REQUIRED ACTION> In the sermon text, revise everything from "God also said" down to "to God together.", replacing "prayer warriors" with "intercessors".

God also said to him, 'I am God Almighty; Be fruitful and multiply; a nation and a company of nations shall come from you, and kings shall come forth from you.'
Today's message is the introduction of a series of messages on the command and the empowerment of God to be fruitful and multiply as a church. I am led to this series by the conviction that God is calling us to greater fruitfulness. This was the sense of those who came to minister to us during Prayer Week. It strikes a chord over and over among the prayer warriors of this church when we cry out to God together.
Repeatedly texts like Acts 9:31 have been prayed in recent weeks over this year: "The church throughout all Judea and Galilee and Samaria enjoyed peace, being built up; and, going on in the fear of the Lord and in the comfort of the Holy Spirit, it continued to increase [it was multiplied]." Or Acts 6:7—"The word of God kept on spreading; and the number of the disciples continued to increase [i.e., multiplied] greatly in Jerusalem."

SOURCE MATERIAL>
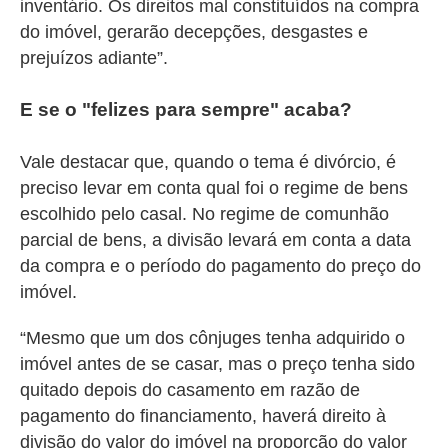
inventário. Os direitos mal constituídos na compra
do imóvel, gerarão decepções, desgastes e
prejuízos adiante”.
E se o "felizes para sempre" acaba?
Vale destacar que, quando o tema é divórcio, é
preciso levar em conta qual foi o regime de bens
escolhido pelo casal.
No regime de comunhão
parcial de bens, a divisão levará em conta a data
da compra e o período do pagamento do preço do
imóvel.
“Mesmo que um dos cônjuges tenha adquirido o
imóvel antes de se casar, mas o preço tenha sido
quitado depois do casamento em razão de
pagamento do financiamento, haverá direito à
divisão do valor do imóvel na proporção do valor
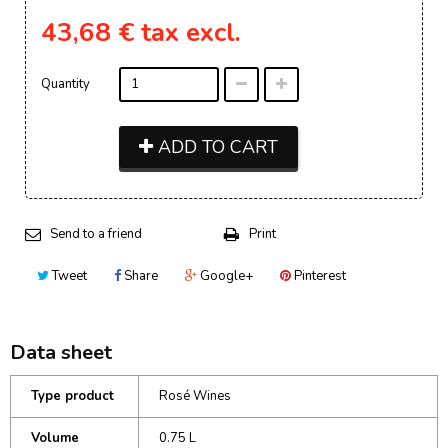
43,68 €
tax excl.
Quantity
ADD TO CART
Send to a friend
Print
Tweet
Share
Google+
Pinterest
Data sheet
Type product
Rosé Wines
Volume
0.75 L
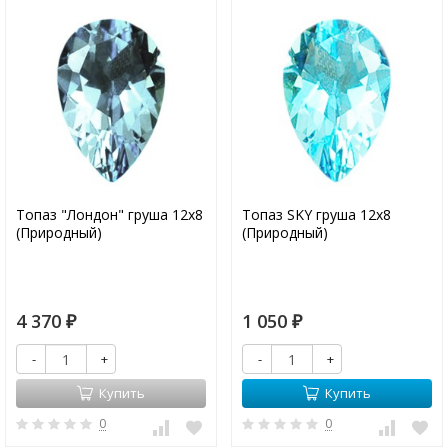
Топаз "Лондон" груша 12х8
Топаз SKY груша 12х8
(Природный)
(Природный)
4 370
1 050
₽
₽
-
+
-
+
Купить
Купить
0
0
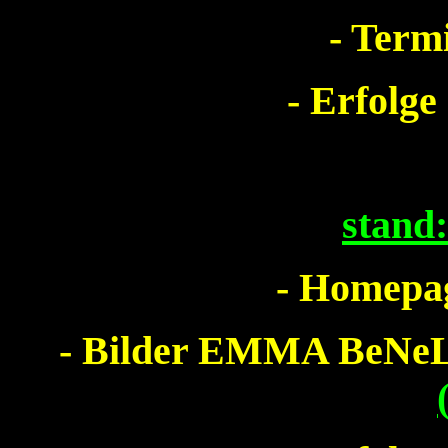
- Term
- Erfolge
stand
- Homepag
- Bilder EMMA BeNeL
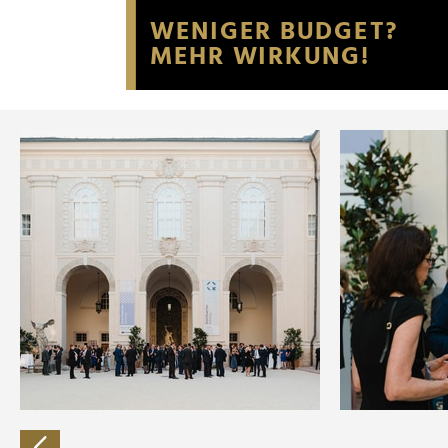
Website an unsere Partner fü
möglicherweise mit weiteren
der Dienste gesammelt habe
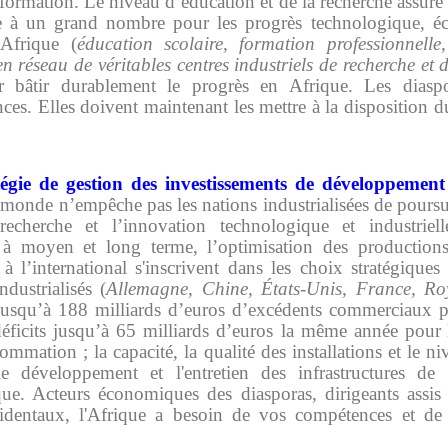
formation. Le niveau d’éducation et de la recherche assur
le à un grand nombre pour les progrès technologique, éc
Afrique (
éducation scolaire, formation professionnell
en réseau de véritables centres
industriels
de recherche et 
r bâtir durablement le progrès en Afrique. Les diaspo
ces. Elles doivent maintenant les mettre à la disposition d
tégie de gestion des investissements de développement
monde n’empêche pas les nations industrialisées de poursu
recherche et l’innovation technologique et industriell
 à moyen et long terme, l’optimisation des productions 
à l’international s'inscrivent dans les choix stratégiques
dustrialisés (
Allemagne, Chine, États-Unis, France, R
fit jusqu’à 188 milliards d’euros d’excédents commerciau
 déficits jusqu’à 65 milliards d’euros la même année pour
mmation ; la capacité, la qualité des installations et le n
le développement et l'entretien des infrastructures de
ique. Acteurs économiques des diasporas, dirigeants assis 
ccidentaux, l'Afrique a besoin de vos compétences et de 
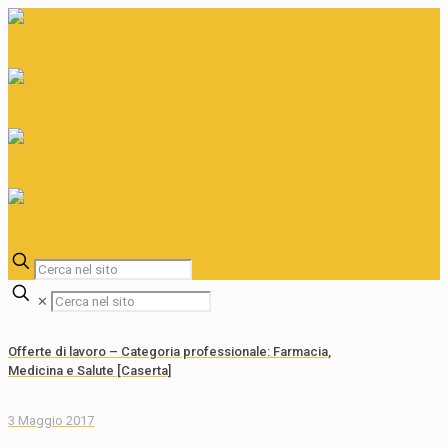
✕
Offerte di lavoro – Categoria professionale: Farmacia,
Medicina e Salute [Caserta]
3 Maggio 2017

WORKED SOLUTION>
God also said to him, 'I am God Almighty; Be fruitful and multiply; a nation and a company of nations shall come from you, and kings shall come forth from you.'
Today's message is the introduction of a series of messages on the command and the empowerment of God to be fruitful and multiply as a church. I am led to this series by the conviction that God is calling us to greater fruitfulness. This was the sense of those who came to minister to us during Prayer Week. It strikes a chord over and over among the intercessors of this church when we cry out to God together.